WHYSKIN

🔬 Skincare Ingredient Checker

Tick the active ingredients you use and instantly see which combinations may irritate your skin or cancel each other out — plus how to use them safely.

🔧 Check Your Ingredient Combinations

Select the active ingredients in your routine

What is an Ingredient Checker?

An ingredient checker helps you layer actives safely. Some powerful ingredients work beautifully alone but clash when applied together — causing redness and peeling, or quietly reducing each other's effectiveness. Knowing which pairs to keep apart lets you get results without wrecking your skin barrier.

Select the actives in your routine and this tool flags the well-known conflicts and tells you how to work around them, usually by splitting them between morning and night or alternating days. Always introduce new actives one at a time.

❓ Frequently Asked Questions

Which skincare ingredients shouldn't be mixed?

Common cautions include retinol with strong exfoliating acids (AHA or BHA), which can over-exfoliate and irritate the barrier; retinol with benzoyl peroxide, which can oxidise and deactivate the retinol; and vitamin C with benzoyl peroxide, which can reduce vitamin C's potency. This checker flags these well-known pairings so you can plan around them.

Does a conflict mean I can't use both ingredients?

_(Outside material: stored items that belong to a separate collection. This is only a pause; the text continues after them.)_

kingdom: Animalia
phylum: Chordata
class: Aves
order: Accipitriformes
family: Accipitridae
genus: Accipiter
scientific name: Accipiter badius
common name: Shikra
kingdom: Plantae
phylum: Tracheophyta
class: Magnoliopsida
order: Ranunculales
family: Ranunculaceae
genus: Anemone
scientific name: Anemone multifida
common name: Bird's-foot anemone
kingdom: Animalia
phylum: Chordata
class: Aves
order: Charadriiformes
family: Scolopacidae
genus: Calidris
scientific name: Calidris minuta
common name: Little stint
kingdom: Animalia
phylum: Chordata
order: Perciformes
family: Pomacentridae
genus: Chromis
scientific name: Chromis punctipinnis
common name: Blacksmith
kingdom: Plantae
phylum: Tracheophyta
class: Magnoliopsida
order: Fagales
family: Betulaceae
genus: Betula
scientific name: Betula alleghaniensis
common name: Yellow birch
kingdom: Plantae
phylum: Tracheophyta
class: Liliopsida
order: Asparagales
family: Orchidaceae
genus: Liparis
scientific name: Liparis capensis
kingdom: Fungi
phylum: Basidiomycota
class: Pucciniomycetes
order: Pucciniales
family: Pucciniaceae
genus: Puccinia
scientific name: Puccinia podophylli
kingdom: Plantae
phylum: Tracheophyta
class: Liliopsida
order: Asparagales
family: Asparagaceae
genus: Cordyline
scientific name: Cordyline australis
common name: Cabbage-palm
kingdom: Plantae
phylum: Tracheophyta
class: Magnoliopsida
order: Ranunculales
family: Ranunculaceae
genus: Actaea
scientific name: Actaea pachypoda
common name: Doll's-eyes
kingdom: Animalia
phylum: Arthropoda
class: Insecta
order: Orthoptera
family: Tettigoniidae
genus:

Usually not — it just means you shouldn't apply them at the same time. The simplest fix is to separate them: use one in the morning and the other at night, or alternate them on different days. That lets you keep the benefits of each active while avoiding irritation or reduced effectiveness.

Which combinations are generally safe?

Many ingredients pair well. Niacinamide and hyaluronic acid, for example, are gentle, hydrating, and play nicely with almost everything. Peptides and hyaluronic acid are also low-risk. When in doubt, build up slowly, patch-test, and add one new active at a time so you can tell what your skin is reacting to.

Is this a substitute for professional advice?

No. This is an educational tool based on commonly cited pairings, not medical advice, and it doesn't account for product concentrations, your individual sensitivity, or prescription treatments. For persistent irritation, reactions, or a tailored regimen, consult a dermatologist.